Recently, I was in needed of an Nvidia pci video card for a new installation of Mythtv I put together for watching the olympics. Last Christmas my sister and I gave our parents a new computer so I inherited the old one for re-purposing. I didn’t want to dump a lot of money into the box so I needed a hardware pci capture card to record over the air (OTA) hdtv and an nvidia pci video card with vdpau (or purevideo) support.
Free Hardware Rundown
One of the barriers to just anyone creating a mythtv system is figuring out whether a given set of hardware will work for a required task. One of the most common questions on the mythtv user mailing list is something along the lines of “hey, will this hardware [record hdtv, play hdtv, stream, support three frontends etc].” Here are the rough specs of what I got given to me.

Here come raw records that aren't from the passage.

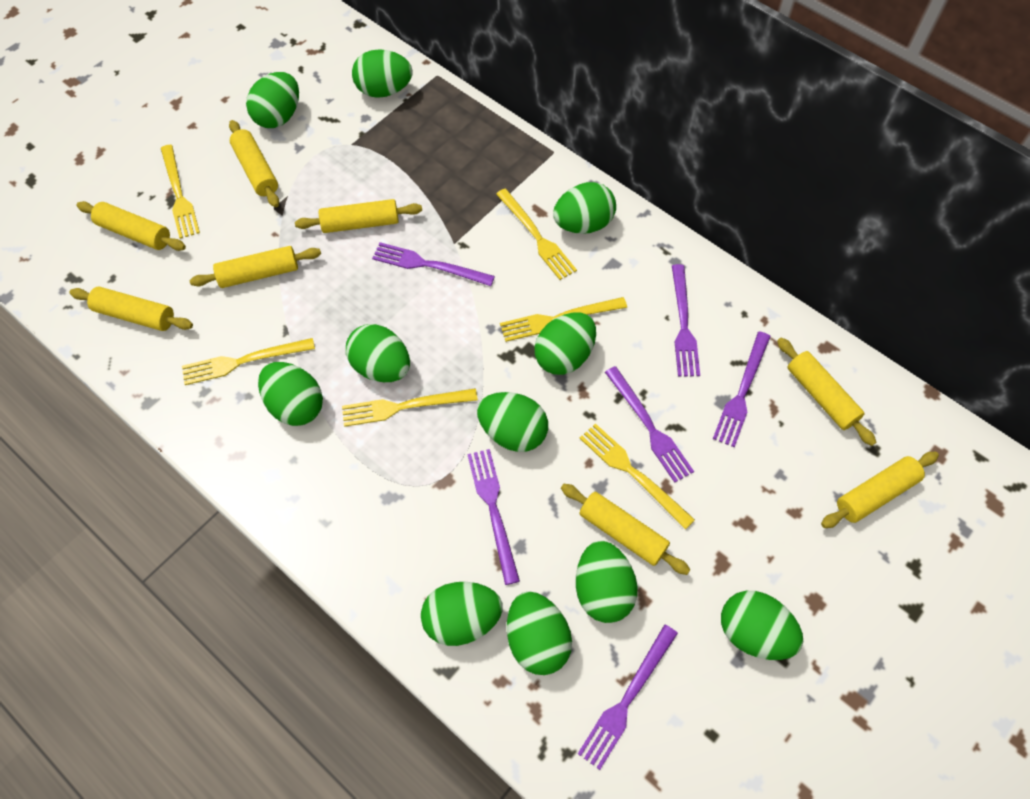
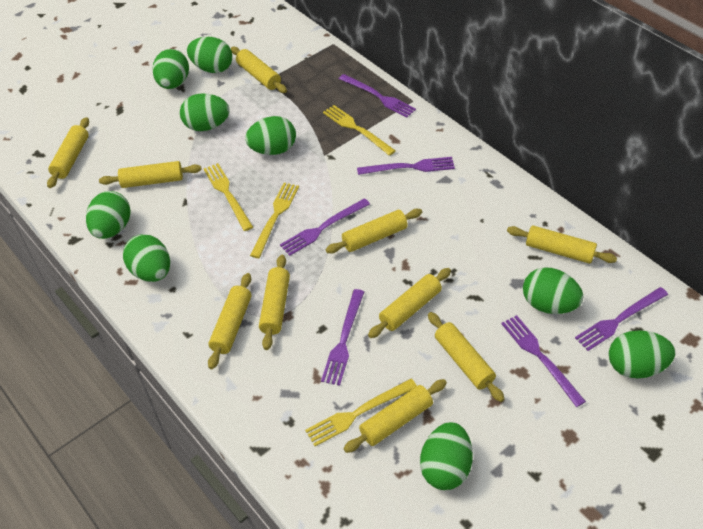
green egg: 11 -> 9
yellow fork: 6 -> 4
yellow rolling pin: 8 -> 10

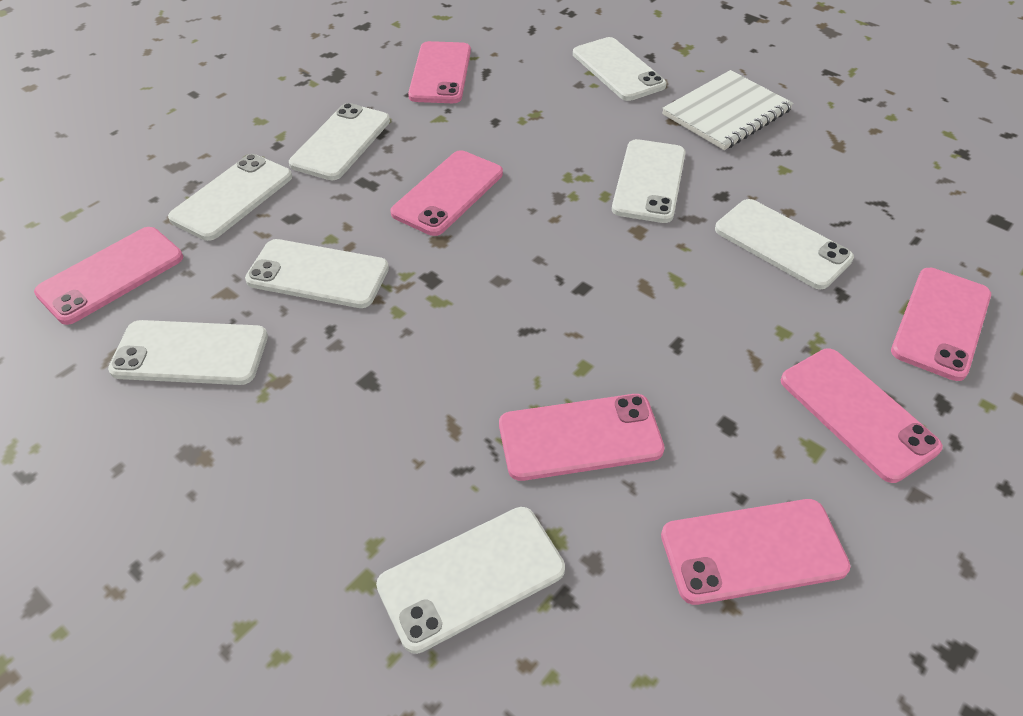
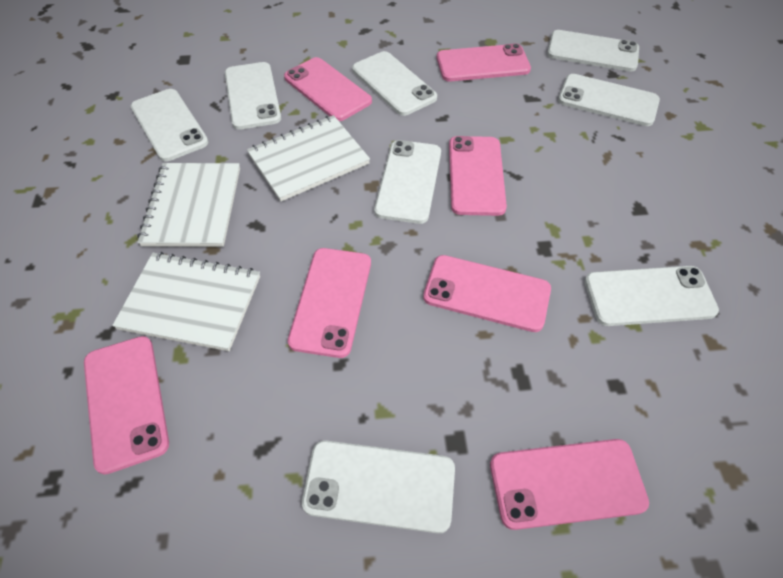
white notebook: 1 -> 3

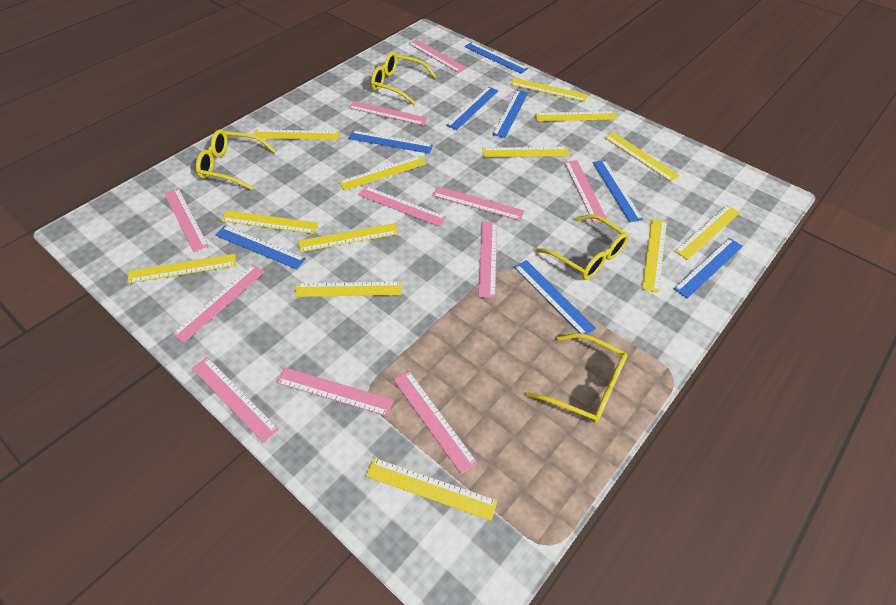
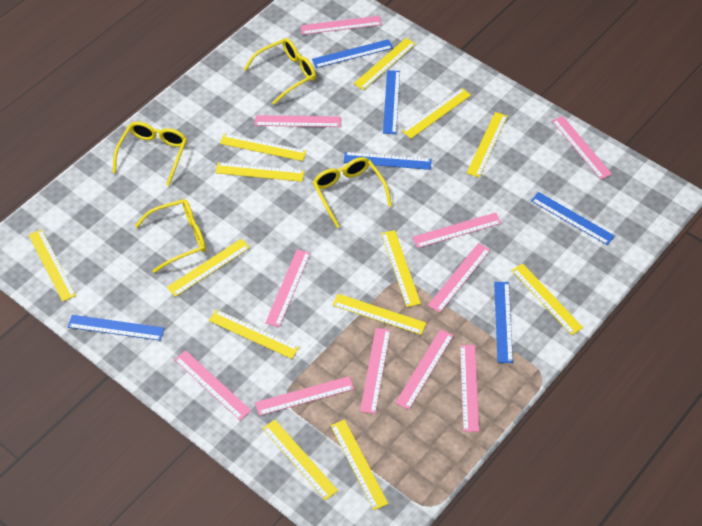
blue ruler: 8 -> 6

- Pentium 4 2.8 gHz (single core) processor
- 1 gb ram
- 160gb ide HD
- onboard intel-based graphics
- 3 pci slots and one agp slot
Will it play it? No. Will it record it? Probably … but I wasn’t too excited about the single ide drive. You should be able to find something like this on ebay for around $100.
Finding a Cheap Fanless VDPau PCI Video Card
After checking wikipedia’s purevideo page, I started to look up chipset and see if any manufacturer had put a gpu with complete acceleration for MPEG-1, MPEG-2, MPEG-4 Part 2 (a.k.a. MPEG-4 ASP), VC-1/WMV9 and H.264 onto a pci card, made it fanless, and sold it for cheap. There was really only one card I could find. The Zotac ZT-40605-10L fit the bill. Total cost was around $60 after rebate and decodes full 1080p with minimal use of system resources. It supports 4th generation vdpau and while I may have the option to use pci-express in a future build, I will almost certainly have an open pci slot. There were some concerns that 512mb of video ram might be insufficient, but I haven’t run into this problem.
Cheap PCI OTA HDTV Capture
Before the nationwide conversion to OTA HD, I loved hauppage capture cards for how easy they were to install so I was hesitant to stray away at first. The PCI requirement was, again, a difficult one. I ended up finding a dvico fusion hdtv5 RT Lite on ebay for less than $20 (including shipping). It works great and I couldn’t be happier. I bought a thin, $40, HD antenna and the combination is perfect.
Installation was a bit harder than I remember the pvr 250 being from many years ago but it works and I don’t plan on changing to anything else for now. The other benefit of this card is that if you wanted to put two or three of them into a single system, the motherboard wouldn’t cost you an arm and a leg.
Finishing Up
Total cost of the upgrade was about $120 after tuner, video card, and antenna. I had some extra ide hard drives laying around so I created a four drive raid0 array to help with disk io (although I don’t have any benchmark data for that vs single drive). The whole system is sitting in the original ugly black case in my living room and has had me happily skipping through commercials all Olympics long.